→ YOUR GOAL: Reproduce all of the material, keeping each line intact.

→ DATA SHOWN:
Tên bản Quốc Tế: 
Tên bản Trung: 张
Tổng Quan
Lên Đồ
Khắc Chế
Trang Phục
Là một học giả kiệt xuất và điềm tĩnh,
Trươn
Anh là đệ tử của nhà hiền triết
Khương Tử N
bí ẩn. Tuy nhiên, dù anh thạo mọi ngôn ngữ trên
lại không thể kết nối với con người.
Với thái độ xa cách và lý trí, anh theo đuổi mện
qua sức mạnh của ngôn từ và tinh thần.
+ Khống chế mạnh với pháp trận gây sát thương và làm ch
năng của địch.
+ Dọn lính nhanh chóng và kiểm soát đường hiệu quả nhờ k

→ TASK SOLUTION:
Tên bản Quốc Tế: 
Tên bản Trung: 张
Tổng Quan
Lên Đồ
Khắc Chế
Trang Phục
Là một học giả kiệt xuất và điềm tĩnh,
Trươn
Anh là đệ tử của nhà hiền triết
Khương Tử N
bí ẩn. Tuy nhiên, dù anh thạo mọi ngôn ngữ trên
lại không thể kết nối với con người.
Với thái độ xa cách và lý trí, anh theo đuổi mện
qua sức mạnh của ngôn từ và tinh thần.
+ Khống chế mạnh với pháp trận gây sát thương và làm ch
năng của địch.
+ Dọn lính nhanh chóng và kiểm soát đường hiệu quả nhờ k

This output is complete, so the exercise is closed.